Pattern 1: Embedded Commands —
Embedded Commands are commands that are placed within the framework of a larger sentence structure, thereby sneaking by the conscious mind. e.g., “Very often, people find that they discover many useful inner resources while in trance.” Some suggested sentence openings: “Maybe you’ll… I don’t know if… A person may not know if… Maybe you haven’t…,yet.” (More about that yet soon, but not yet.)

A. Adding their Name
These commands can be made more powerful if you insert their name into the sentence structure just before the embedded command. “One can,Elizabeth, feel comfortable in new situations.

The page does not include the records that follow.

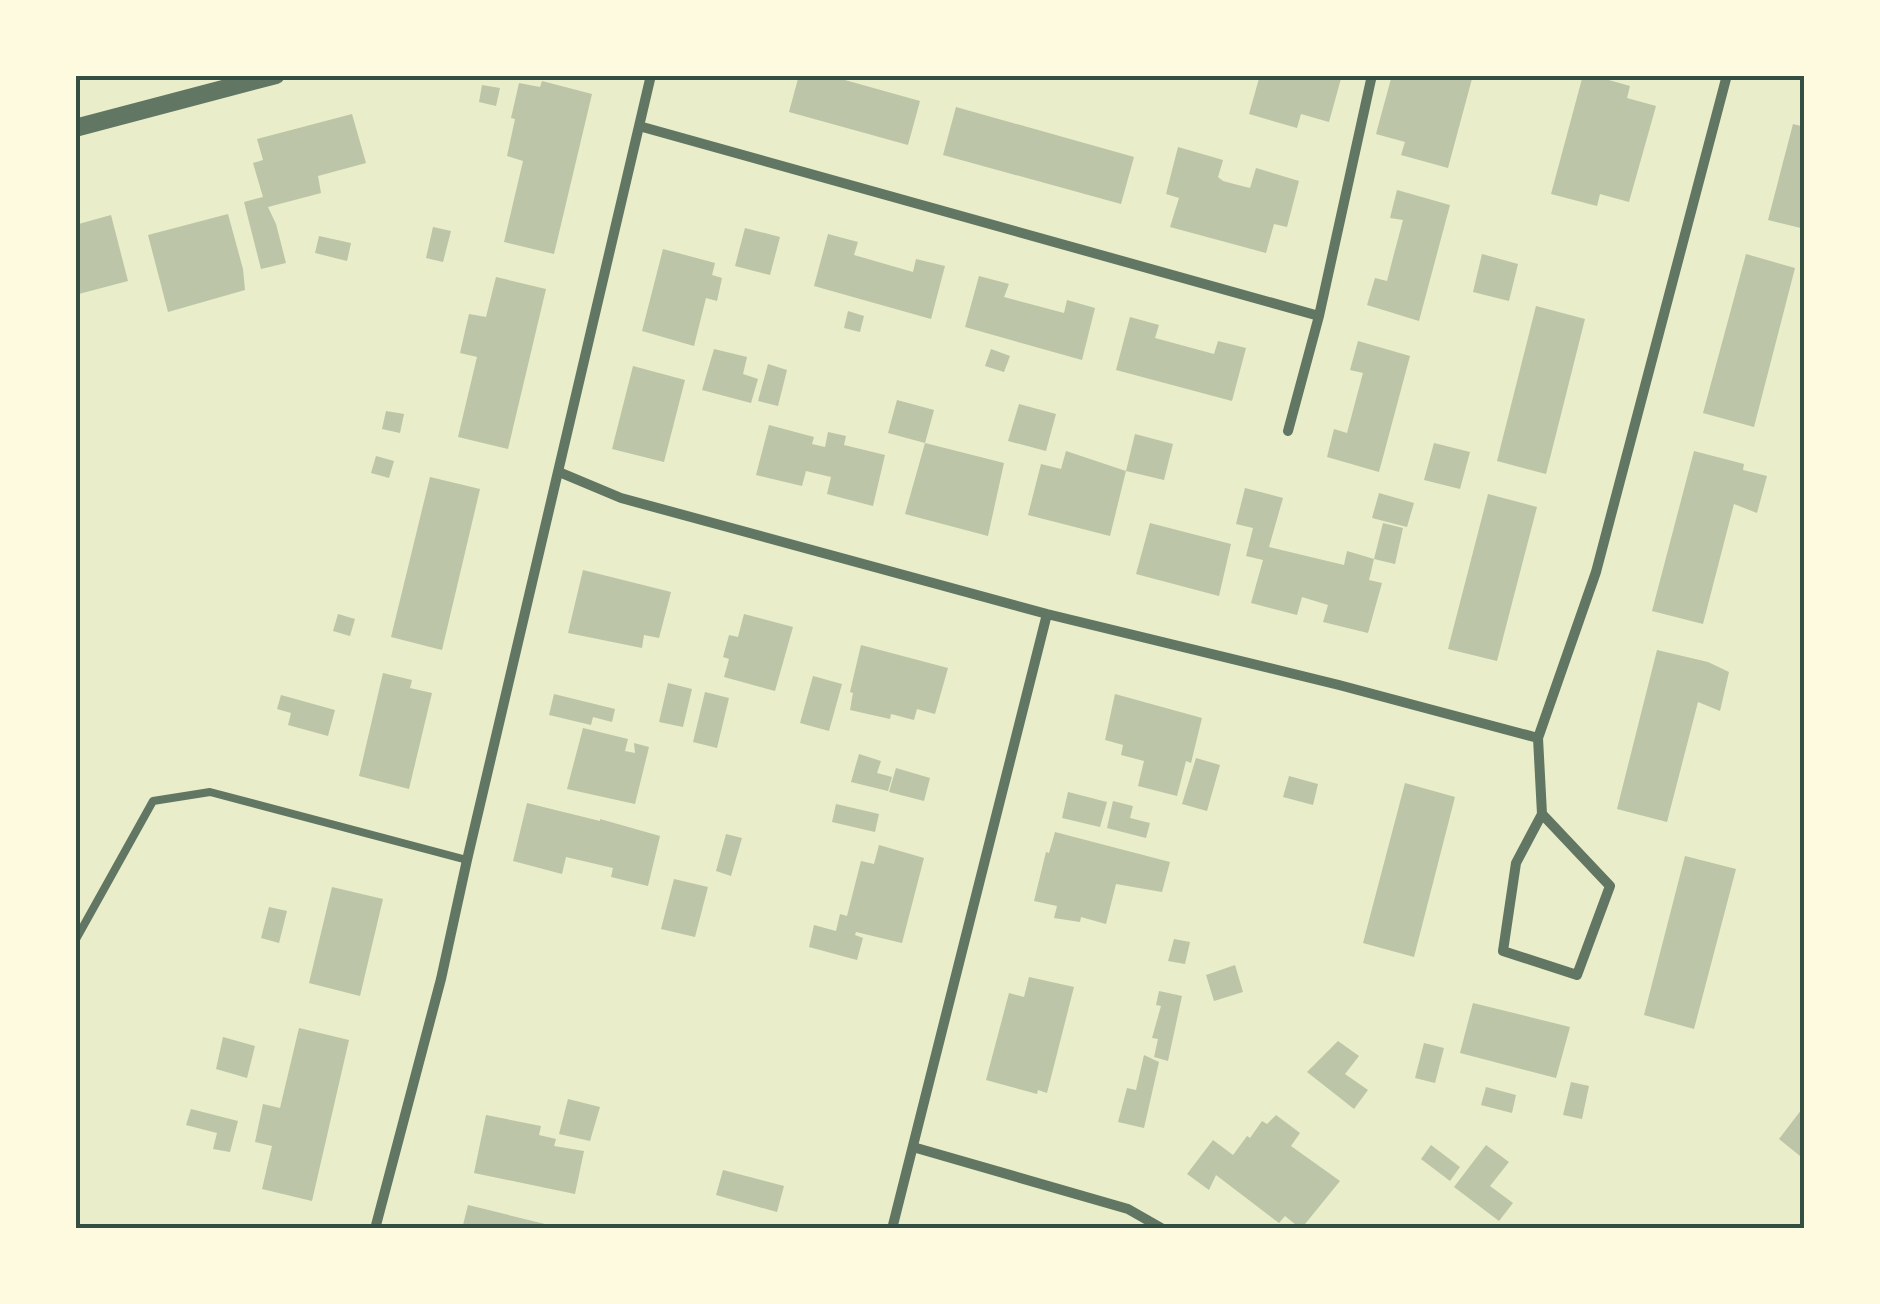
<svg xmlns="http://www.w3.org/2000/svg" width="1880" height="1304" viewBox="0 0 1880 1304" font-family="Jost,sans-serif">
  <rect width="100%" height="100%" fill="#e9edc9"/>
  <!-- building -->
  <path fill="#bcc5a7" d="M799,75H827L920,101L908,145L789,112Z
    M1260,75H1342L1329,122L1301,114L1297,128L1249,114Z
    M1392,75H1473L1448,168L1401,155L1405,142L1376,134Z
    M1583,75H1591L1630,86L1627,98L1656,106L1629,202L1600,194L1597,206L1551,194Z
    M542,81L592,94L554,254L504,242L523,161L507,156L515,119L511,118L519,83L540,87Z
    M482,85L500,88L496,106L479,102Z
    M956,107L1134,157L1121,204L943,155Z
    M352,114L366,163L318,176L321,193L268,207L276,224L286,263L261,269L244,202L263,197L253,163L263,160L257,139Z
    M1793,124L1805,127V229L1768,220Z
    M1178,147L1223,160L1218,177L1223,181L1234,184L1250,188L1256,168L1299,181L1287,227L1274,224L1266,253L1170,227L1179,198L1166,194Z
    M1397,190L1450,205L1419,321L1367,305L1375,278L1387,281L1395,250L1403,220L1390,218Z
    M228,214L243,269L245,290L168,312L148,235Z
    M111,215L128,281L75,295V225Z
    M433,227L451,231L443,262L426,258Z
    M745,228L780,237L770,275L735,266Z
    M828,234L858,242L854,255L913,272L916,259L945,266L931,319L814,286Z
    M319,236L351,243L347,261L315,253Z
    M663,249L715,263L712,275L722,278L717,301L706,298L694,346L642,331Z
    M1482,254L1518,264L1509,301L1473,292Z
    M1746,254L1795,268L1754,427L1703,413Z
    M979,276L1009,284L1004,297L1064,313L1067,300L1095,308L1082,360L965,327Z
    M496,277L546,289L508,449L458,437L477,357L460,353L469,314L486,317Z
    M1536,306L1585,319L1546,474L1497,461Z
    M848,311L864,316L860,332L844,328Z
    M1130,317L1159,325L1155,338L1214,354L1218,341L1246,348L1232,401L1116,370Z
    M1358,341L1410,356L1379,472L1327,457L1334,429L1347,433L1363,373L1350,370Z
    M714,349L747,357L743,374L758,379L751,403L702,390Z
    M991,349L1010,356L1004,372L985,366Z
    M768,364L787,370L778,406L758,401Z
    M633,366L685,380L664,462L612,449Z
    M897,400L934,410L925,443L1004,463L988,536L905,514L925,443L888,433Z
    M1019,404L1056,414L1046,451L1008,441Z
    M386,411L404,414L400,433L382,429Z
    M769,425L814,437L812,444L825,447L828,432L846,436L844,445L885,455L873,506L827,494L831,477L806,471L802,486L756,475Z
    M1135,434L1173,444L1164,480L1126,471Z
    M1434,443L1470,452L1460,489L1424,480Z
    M1066,451L1126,471L1110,536L1028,515L1041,464L1061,469Z
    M1694,451L1744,464L1743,470L1767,476L1757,513L1734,504L1703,624L1652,611Z
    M376,456L394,461L389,478L371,473Z
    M430,477L480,489L442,650L391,637Z
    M1245,488L1283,498L1269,547L1344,565L1347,551L1374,559L1369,580L1382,583L1368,633L1323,622L1328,605L1302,597L1297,615L1251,603L1263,560L1246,556L1253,528L1236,524Z
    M1379,493L1414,503L1407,527L1372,518Z
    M1488,494L1537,507L1497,661L1448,649Z
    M1150,523L1231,544L1219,596L1136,574Z
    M1383,523L1403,528L1395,564L1374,559Z
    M583,570L671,592L659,638L644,635L642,648L568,633Z
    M338,614L355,619L350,636L333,631Z
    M744,614L793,627L775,691L724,677L729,659L723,657L729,635L738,637Z
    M861,645L948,668L935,714L917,709L914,720L891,714L890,719L850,710L853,693L850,692Z
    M1657,650L1708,662L1729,672L1720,711L1698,702L1667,822L1617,809Z
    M383,673L412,680L410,688L432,693L409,789L359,776Z
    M813,676L842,684L829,731L800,723Z
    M668,683L692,689L683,727L659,722Z
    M705,692L729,698L717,748L693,742Z
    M554,694L615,709L612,722L593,717L591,725L549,715Z
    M1115,694L1202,718L1191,763L1186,761L1177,796L1138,786L1144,761L1121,755L1123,745L1105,740Z
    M281,695L335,710L328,736L288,725L291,713L277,709Z
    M583,728L628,739L625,751L635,753L634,743L649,747L635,804L567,789Z
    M859,754L881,761L877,773L892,777L888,791L851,782Z
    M1196,758L1220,765L1207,811L1182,804Z
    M896,768L930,778L924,801L889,792Z
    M1289,776L1318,784L1313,805L1283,797Z
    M1405,783L1455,797L1414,957L1363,943Z
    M1068,792L1107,802L1100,827L1062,818Z
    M1113,801L1133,806L1130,818L1150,823L1146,838L1107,828Z
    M527,803L600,821V819L660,836L648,886L611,877L613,868L566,857L562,874L513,861Z
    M836,804L879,814L875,832L832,822Z
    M1055,832L1170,862L1162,892L1116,884L1106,924L1081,917L1080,922L1054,918L1057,906L1034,901L1046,852L1049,853Z
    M726,834L742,838L731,876L716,871Z
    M879,845L924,858L902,943L856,932L855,935L863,938L857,960L809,947L814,925L836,931L840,914L847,916L861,861L874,864Z
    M1685,856L1736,869L1694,1029L1644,1015Z
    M674,879L708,887L695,937L661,929Z
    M332,887L383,899L360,996L309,983Z
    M269,907L287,911L279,943L261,938Z
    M1174,939L1190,942L1185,964L1168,961Z
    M1235,965L1243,992L1214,1001L1206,975Z
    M1029,977L1074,987L1047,1093L1038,1090L1037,1094L986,1080L1009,993L1024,997Z
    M1159,991L1182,996L1168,1061L1154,1057L1158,1039L1152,1038L1161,1006L1156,1005Z
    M1473,1003L1570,1027L1556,1078L1460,1053Z
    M299,1028L349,1040L312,1201L262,1189L272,1146L255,1142L263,1104L280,1108Z
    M223,1037L255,1046L247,1078L216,1069Z
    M1338,1041L1359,1056L1345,1074L1368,1090L1354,1109L1307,1072Z
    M1424,1043L1444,1048L1435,1083L1415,1078Z
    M1144,1055L1159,1062L1144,1128L1118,1122L1127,1088L1136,1090Z
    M1571,1082L1589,1086L1582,1119L1563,1115Z
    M1486,1087L1516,1095L1512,1113L1481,1105Z
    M568,1099L600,1107L590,1141L559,1134Z
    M1805,1105V1160L1779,1139Z
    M191,1109L238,1121L230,1152L213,1149L217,1133L186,1125Z
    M486,1115L541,1126L539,1135L556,1139L554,1146L584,1151L575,1194L474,1173Z
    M1276,1115L1300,1133L1291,1146L1340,1181L1301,1229L1285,1216L1279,1223L1216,1175L1209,1190L1187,1174L1213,1140L1233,1155L1247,1136L1250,1138L1262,1121L1267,1124Z
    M1431,1145L1460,1167L1450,1181L1421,1159Z
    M1486,1145L1509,1162L1490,1186L1513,1203L1499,1221L1454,1187Z
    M723,1170L784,1186L777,1212L716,1195Z
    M468,1205L549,1225L548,1229H462Z"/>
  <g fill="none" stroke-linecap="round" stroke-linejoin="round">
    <!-- service -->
    <path stroke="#617663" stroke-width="8" d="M75,941L153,801L210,792L467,860"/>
    <!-- minor -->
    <path stroke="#617663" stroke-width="10" d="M639,126L1319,316
      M1288,431L1319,316L1372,75
      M559,472L621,498L1047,614L1339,685L1538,738L1596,572L1727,75
      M1538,738L1542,814L1516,863L1503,951L1577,975L1610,886L1542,814
      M913,1147L1128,1209L1163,1229
      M375,1229L441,979L467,860L651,75
      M892,1229L1047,614"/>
    <!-- tertiary -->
    <path stroke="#617663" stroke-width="18" d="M75,128L276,75"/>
  </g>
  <!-- border -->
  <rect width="1880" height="1304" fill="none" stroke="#fefae0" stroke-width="155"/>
  <rect x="78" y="78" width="1724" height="1148" fill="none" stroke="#344e41" stroke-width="4"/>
</svg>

A person could, Phillip, notice a growing sense of distance from one’s problems. People don’t have to, Bob, listen intently to everything that I say.”

B. “Now”
“Now” is not a magic word. Sometimes beginning NLP students over use ‘now.’ Used effectively, it can enhance an embedded command, but it alone does not an embedded command make. Often the most effective way to use it is to… pause… before you use it and then use your best trance tonality when you say it. (If you run it into the sentence without this pause it can make the sentence sound too imperative and the person feel rushed.) “You might want to learn to enjoy that meaningful pause . . . now.”

(Remember that without shifts in tonality, etc., there is no command at all. You must shift your tonality in a way that is noticeable and analogous to a command, right at the verb of the sentence. You are telling them to DO something.)

So, now, write your own examples. The best way to learn is by doing. Write them. Practice saying them out loud with the proper tonal shift. Practice delivering them to a human being. Write at least ten. Twenty is better. Perhaps you’ll find that you utilize the eight sentence openings offered on this page and then go from there.

Use them on waitresses: “You might find you want to bring me a cup of coffee.”
on busdrivers: “People can… let me out at the corner.”